--- Data segment Enclosed Below ---
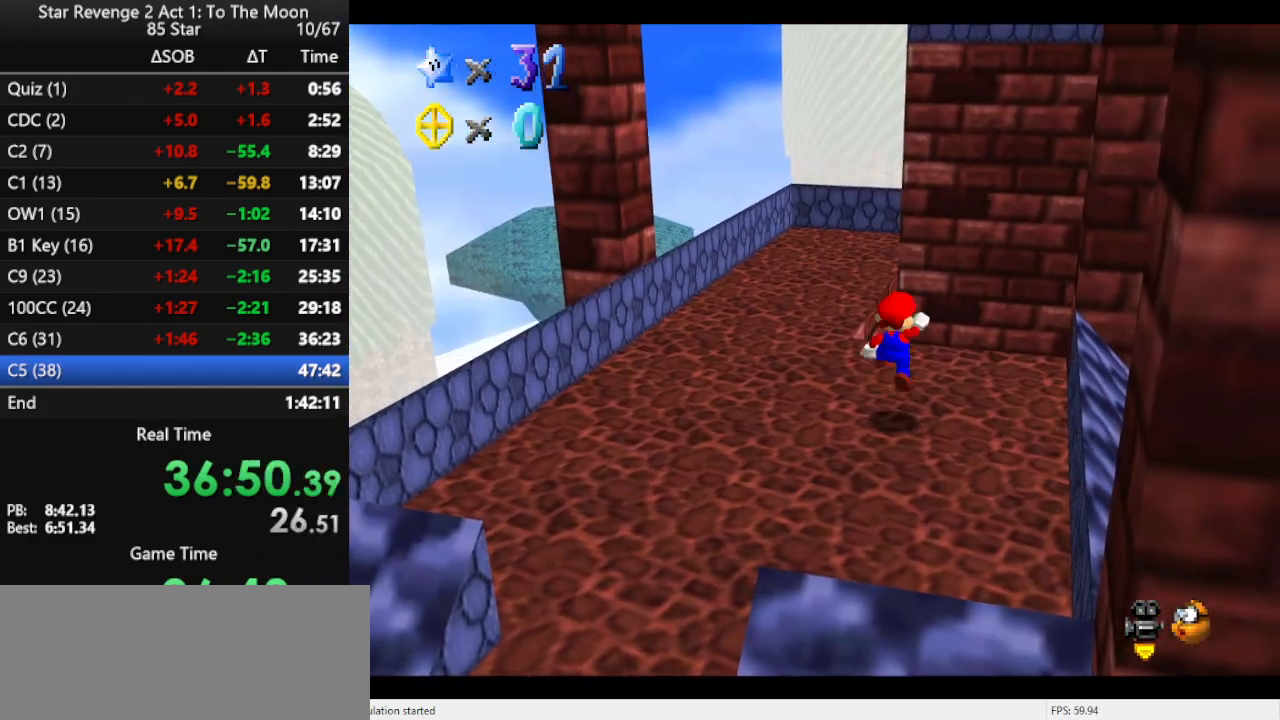
{"buttons": [], "left_stick": "up", "events": [[33, "left_stick", "down"], [100, "A", "up"], [233, "left_stick", "down-right"], [367, "B", "down"], [467, "B", "up"], [500, "left_stick", "up"]]}
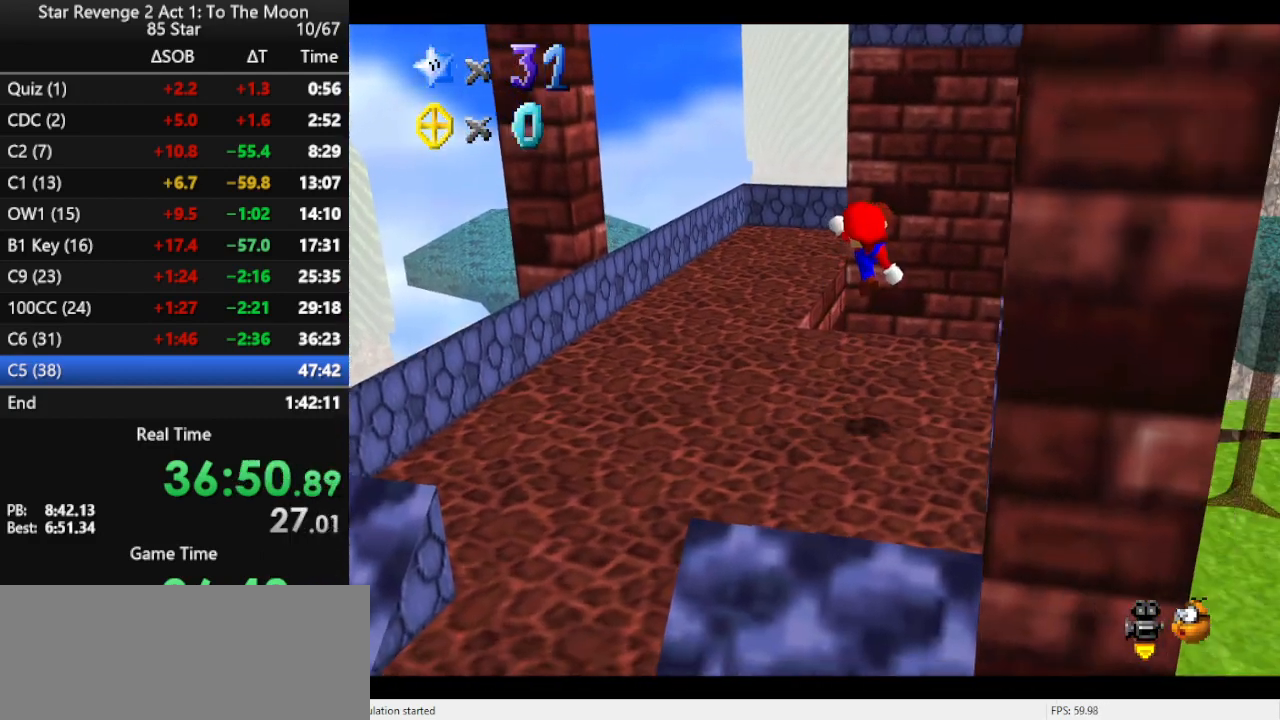
{"buttons": ["A"], "left_stick": "up", "events": [[433, "A", "down"]]}
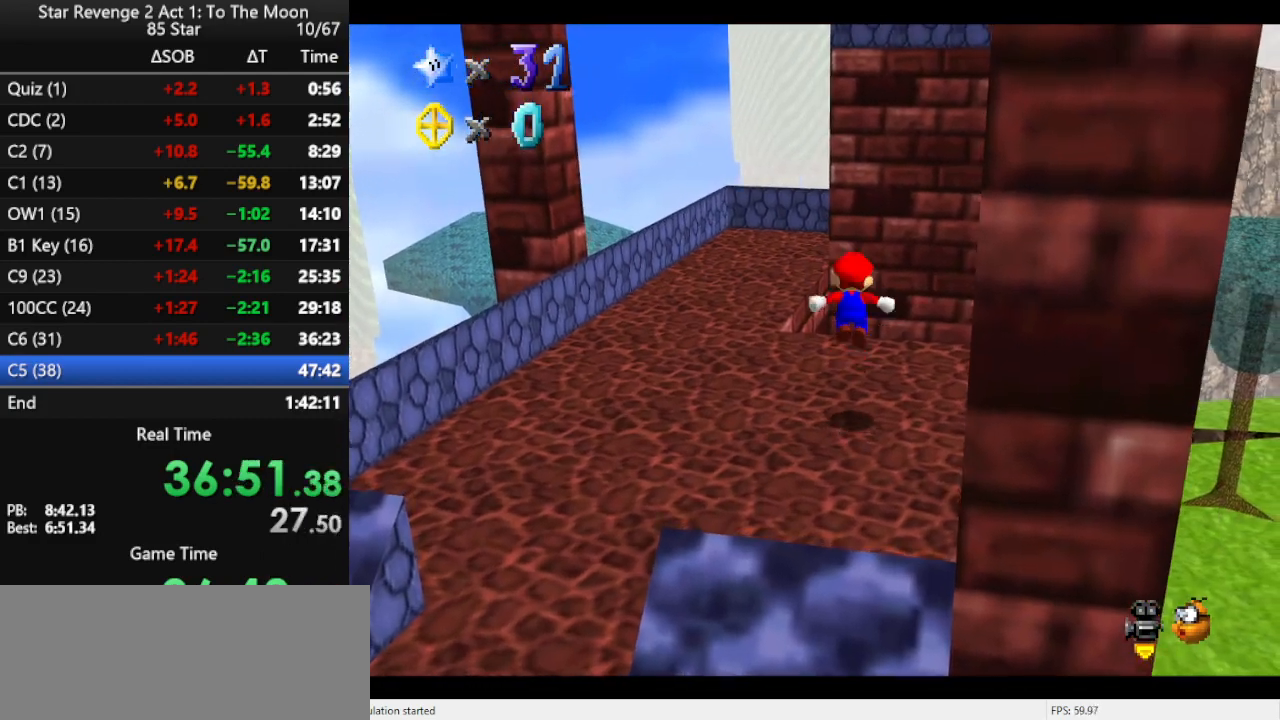
{"buttons": [], "left_stick": "up", "events": [[100, "A", "up"]]}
--- End of Enclosed Data segment ---
Transcribe each line above exactly, pictures excluded.

{"buttons": [], "left_stick": "up", "events": [[33, "left_stick", "down"], [100, "A", "up"], [233, "left_stick", "down-right"], [367, "B", "down"], [467, "B", "up"], [500, "left_stick", "up"]]}
{"buttons": ["A"], "left_stick": "up", "events": [[433, "A", "down"]]}
{"buttons": [], "left_stick": "up", "events": [[100, "A", "up"]]}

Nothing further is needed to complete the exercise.